While having a family history of ovarian cancer increases a woman’s risk of developing ovarian cancer, 90-95 per cent of all ovarian cancers occur in women who do not have a family history.
Key factors associated with increased risk include:
- Multiple relatives on the same side of the family affected by breast cancer (male or female) or ovarian cancer
- Younger age at cancer diagnosis in relatives
- Relatives affected by both breast and ovarian cancer
- Relatives affected with bilateral breast cancer
- An increase in age
- Inheriting a faulty gene (called a gene mutation) that increases the risk of ovarian cancer
- Being Caucasian (white) and living in a Western country with a high standard of living having few or no full-term pregnancies
- Starting your menstrual cycle early (before the age of 12) and beginning menopause after the age of 50
- Taking hormone therapy (HT) after menopause. Some studies suggest this may increase your risk of developing ovarian cancer, but others don’t make this connection
- Never having taken the contraceptive pill – the pill has been found to reduce the risk of cancer of the ovaries and uterus
- Only five to 10 per cent of all ovarian cancers are associated with a family history. The risk of developing ovarian cancer increases with the number of affected first degree relatives (parents, siblings, children)
- Ashkenazi Jewish ancestry.
Diagnosis for Ovarian Cancer
There is currently no evidence to support the use of any test, including pelvic examination, CA125 or other biomarkers, ultrasound (including transvaginal ultrasound), or a combination of tests, to screen for ovarian cancer. The only way to properly screen for it is through histology done at the time of laparoscopy.
While CA126 can be a diagnostic, it really has limited value and I have to let people know that it isn’t the best diagnostic at all. 50% of ovarian cancers will actually have a normal CA125 reading.

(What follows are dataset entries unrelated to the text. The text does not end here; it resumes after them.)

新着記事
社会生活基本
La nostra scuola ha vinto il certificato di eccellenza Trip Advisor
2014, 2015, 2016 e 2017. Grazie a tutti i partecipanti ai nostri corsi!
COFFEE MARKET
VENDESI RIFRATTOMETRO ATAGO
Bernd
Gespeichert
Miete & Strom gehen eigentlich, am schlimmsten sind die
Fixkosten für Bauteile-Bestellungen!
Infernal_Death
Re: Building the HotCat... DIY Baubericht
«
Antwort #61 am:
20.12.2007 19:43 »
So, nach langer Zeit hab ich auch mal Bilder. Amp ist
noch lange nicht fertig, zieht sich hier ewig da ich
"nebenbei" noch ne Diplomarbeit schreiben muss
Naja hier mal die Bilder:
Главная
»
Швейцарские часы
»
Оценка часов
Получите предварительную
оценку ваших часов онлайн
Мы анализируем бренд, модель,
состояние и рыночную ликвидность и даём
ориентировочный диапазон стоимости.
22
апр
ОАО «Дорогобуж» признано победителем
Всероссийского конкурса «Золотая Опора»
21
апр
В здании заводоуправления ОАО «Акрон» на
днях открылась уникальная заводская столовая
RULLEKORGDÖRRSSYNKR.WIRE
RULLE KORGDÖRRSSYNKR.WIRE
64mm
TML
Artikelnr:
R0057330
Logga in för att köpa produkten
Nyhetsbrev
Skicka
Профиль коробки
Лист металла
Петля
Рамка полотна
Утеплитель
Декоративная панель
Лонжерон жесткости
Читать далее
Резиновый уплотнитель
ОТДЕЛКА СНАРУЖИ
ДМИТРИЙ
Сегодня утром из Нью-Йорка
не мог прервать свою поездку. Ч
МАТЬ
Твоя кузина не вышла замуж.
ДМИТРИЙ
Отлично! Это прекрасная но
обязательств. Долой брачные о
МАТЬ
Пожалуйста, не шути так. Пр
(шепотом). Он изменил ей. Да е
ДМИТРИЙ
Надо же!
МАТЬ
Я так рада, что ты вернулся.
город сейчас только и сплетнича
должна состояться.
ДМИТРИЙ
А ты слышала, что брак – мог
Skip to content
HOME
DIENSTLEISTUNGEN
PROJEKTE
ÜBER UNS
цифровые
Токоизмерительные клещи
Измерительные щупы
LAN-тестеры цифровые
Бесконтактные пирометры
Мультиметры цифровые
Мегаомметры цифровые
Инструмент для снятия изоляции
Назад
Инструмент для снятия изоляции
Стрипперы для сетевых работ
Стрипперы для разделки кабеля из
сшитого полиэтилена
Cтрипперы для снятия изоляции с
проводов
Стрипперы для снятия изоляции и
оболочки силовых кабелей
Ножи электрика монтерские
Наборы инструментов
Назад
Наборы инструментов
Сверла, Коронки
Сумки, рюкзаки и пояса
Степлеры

The cancer council’s guidelines are quite clear about this after numerous research studies show that CA125 has limited diagnostic value for Ovarian cancer. If markers and symptoms are suggestive of Ovarian Cancer, the only true diagnostic is Laparoscopy with histology to really get an accurate diagnosis.

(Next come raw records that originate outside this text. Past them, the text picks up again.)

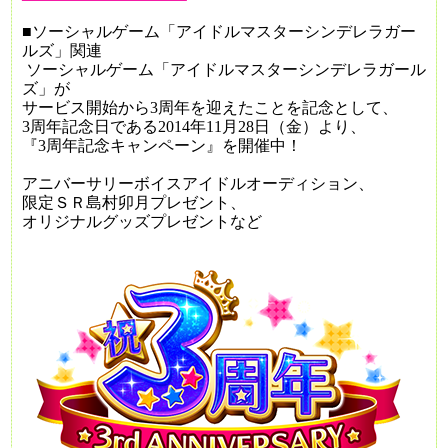
■
ソーシャルゲーム「アイドルマスターシンデレラガー
ルズ」関連
ソーシャルゲーム「アイドルマスターシンデレラガール
ズ」が
サービス開始から
3
周年を迎えたことを記念として、
3
周年記念日である
2014
年
11
月
28
日（金）より、
『
3
周年記念キャンペーン』を開催中！
アニバーサリーボイスアイドルオーディション、
限定ＳＲ島村卯月プレゼント、
オリジナルグッズプレゼントなど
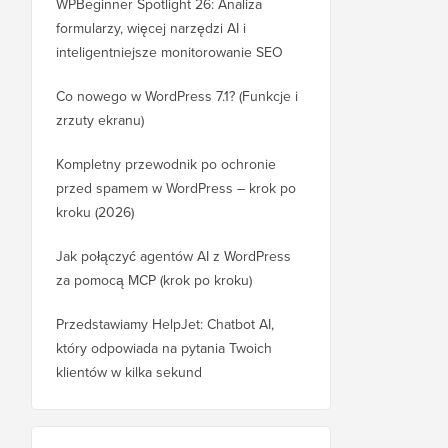
WPBeginner Spotlight 26: Analiza
formularzy, więcej narzędzi AI i
inteligentniejsze monitorowanie SEO
Co nowego w WordPress 7.1? (Funkcje i
zrzuty ekranu)
Kompletny przewodnik po ochronie
przed spamem w WordPress – krok po
kroku (2026)
Jak połączyć agentów AI z WordPress
za pomocą MCP (krok po kroku)
Przedstawiamy HelpJet: Chatbot AI,
który odpowiada na pytania Twoich
klientów w kilka sekund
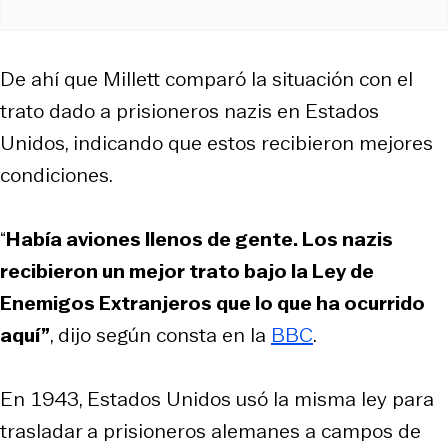
De ahí que Millett comparó la situación con el
trato dado a prisioneros nazis en Estados
Unidos, indicando que estos recibieron mejores
condiciones.
“
Había aviones llenos de gente. Los nazis
recibieron un mejor trato bajo la Ley de
Enemigos Extranjeros que lo que ha ocurrido
aquí”
, dijo según consta en la
BBC
.
En 1943, Estados Unidos usó la misma ley para
trasladar a prisioneros alemanes a campos de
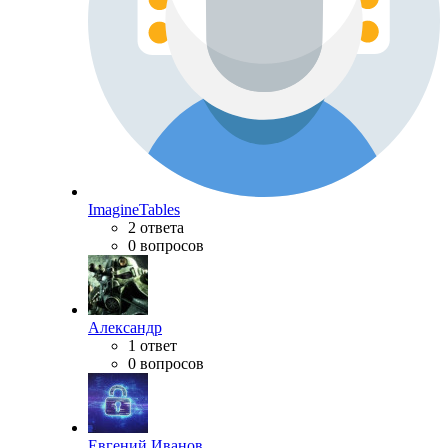
ImagineTables
2 ответа
0 вопросов
Александр
1 ответ
0 вопросов
Евгений Иванов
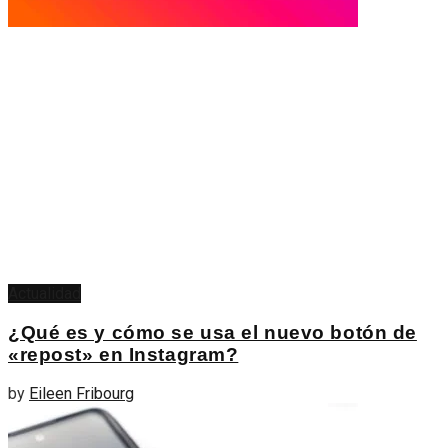
Actualidad
¿Qué es y cómo se usa el nuevo botón de
«repost» en Instagram?
by
Eileen Fribourg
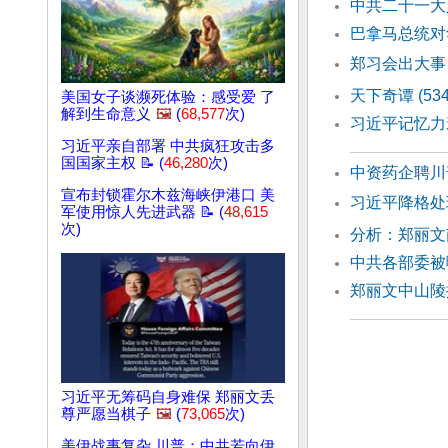
中共二十一大
巴拿马总统对
郑习会出大事
天下奇谭 (53
美国女子谈濒死体验：感受爱 了
解到生命意义
🖼️
(
68,577
次)
习近平记忆力
习近平亲自部署 中共疯狂攻击多
国国家主权 📝 (
46,280
次)
中资药企聘川
宣布封锁霍尔木兹海峡伊港口 美
习近平降格处
军使用惊人先进武器 📝 (
48,615
次)
分析：郑丽文
中共各部委被
郑丽文中山陵
习近平无筹码自身难保 郑丽文丢
尊严愿当棋子
🖼️
(
73,065
次)
美伊战事复杂 川普：中共若向伊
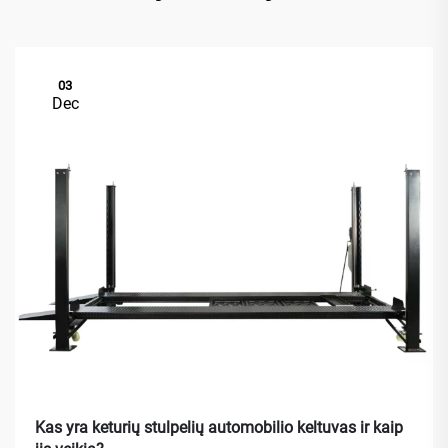
03
Dec
Kas yra keturių stulpelių automobilio keltuvas ir kaip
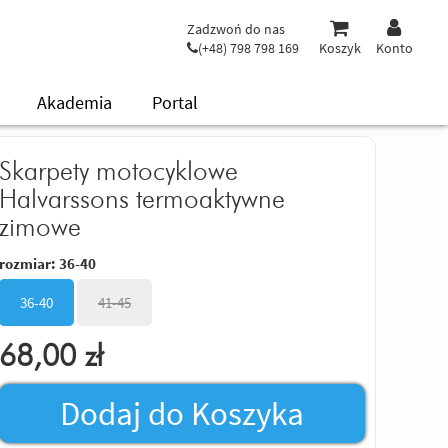
Zadzwoń do nas
(+48) 798 798 169
Koszyk
Konto
Akademia
Portal
Skarpety motocyklowe
Halvarssons termoaktywne
zimowe
rozmiar:
36-40
36-40
41-45
68,00
zł
Dodaj do Koszyka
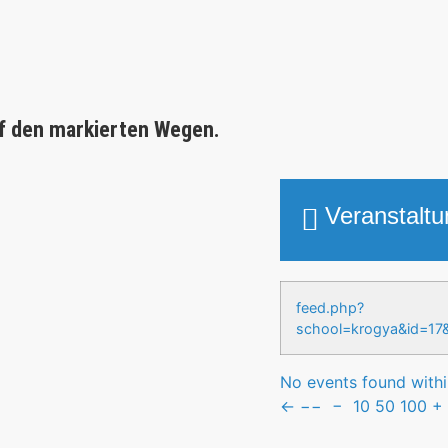
f den markierten Wegen.
Veranstalt
feed.php?
school=krogya&id
No events found within
←
−−
−
10
50
100
+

Treatment for Ovarian Cancer
At such an advanced stage, the cancer is more difficult to cure. As ovarian cancer advances, cells from the original tumor can spread (metastasize) throughout the pelvic and abdominal regions and travel to other parts of the body. Cancer cells are carried through the body through lymph vessels and the bloodstream.
If a woman is suspected of having ovarian cancer, she should be referred to a gynaecological oncologist. Research shows survival for women with ovarian cancer is improved when their surgical care is directed by a gynaecological oncologist.

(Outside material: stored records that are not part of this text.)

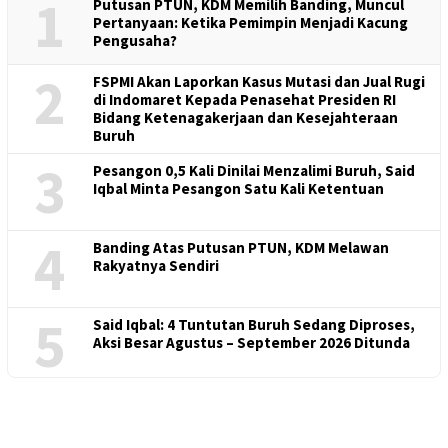
1
Putusan PTUN, KDM Memilih Banding, Muncul
Pertanyaan: Ketika Pemimpin Menjadi Kacung
Pengusaha?
2
FSPMI Akan Laporkan Kasus Mutasi dan Jual Rugi
di Indomaret Kepada Penasehat Presiden RI
Bidang Ketenagakerjaan dan Kesejahteraan
Buruh
3
Pesangon 0,5 Kali Dinilai Menzalimi Buruh, Said
Iqbal Minta Pesangon Satu Kali Ketentuan
4
Banding Atas Putusan PTUN, KDM Melawan
Rakyatnya Sendiri
5
Said Iqbal: 4 Tuntutan Buruh Sedang Diproses,
Aksi Besar Agustus – September 2026 Ditunda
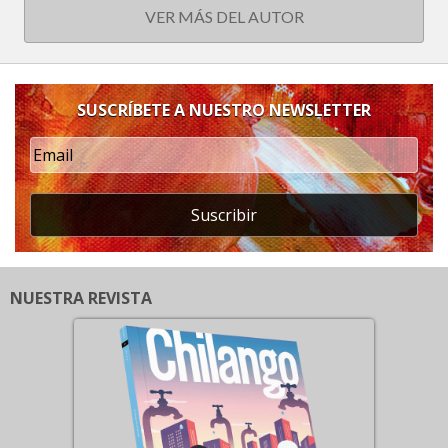
VER MÁS DEL AUTOR
SUSCRÍBETE A NUESTRO NEWSLETTER
Suscribir
NUESTRA REVISTA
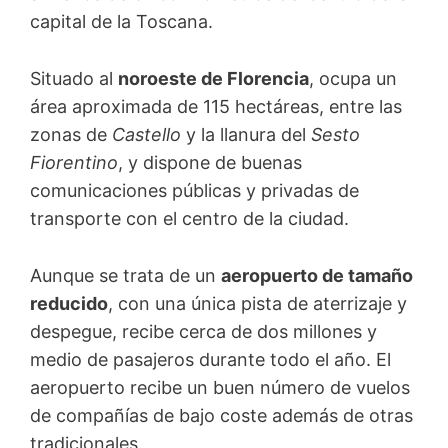
capital de la Toscana.
Situado al
noroeste de Florencia
, ocupa un
área aproximada de 115 hectáreas, entre las
zonas de
Castello
y la llanura del
Sesto
Fiorentino
, y dispone de buenas
comunicaciones públicas y privadas de
transporte con el centro de la ciudad.
Aunque se trata de un
aeropuerto de tamaño
reducido
, con una única pista de aterrizaje y
despegue, recibe cerca de dos millones y
medio de pasajeros durante todo el año. El
aeropuerto recibe un buen número de vuelos
de compañías de bajo coste además de otras
tradicionales.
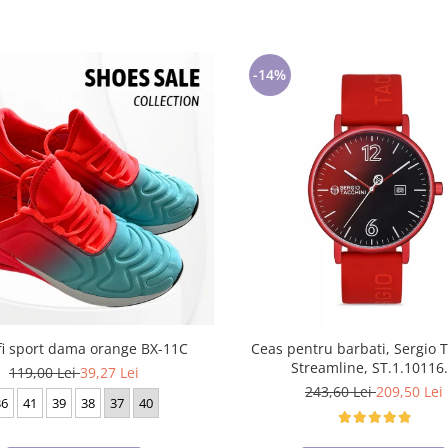
-14%
fi sport dama orange BX-11C
Ceas pentru barbati, Sergio 
Streamline, ST.1.10116
119,00 Lei
39,27 Lei
243,60 Lei
209,50 Lei
36
41
39
38
37
40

Treatment for ovarian cancer usually involves surgery and chemotherapy. It may also include radiotherapy.
Usually your healthcare practitioner, or GP, will generally arrange for initial tests and looks after your general health as well as coordinating with your specialists. Depending on your treatment you will be seen by several specialists, such as: medical oncologist, radiation oncologist, radiologist, gynaecological pathologist, cancer nurses and other health professionals such as a dietitian, physiotherapist, social worker and a counsellor.
With any condition that affects the body, we often get early warning signs and this is why early intervention and making sure you are investigated and management properly is so important.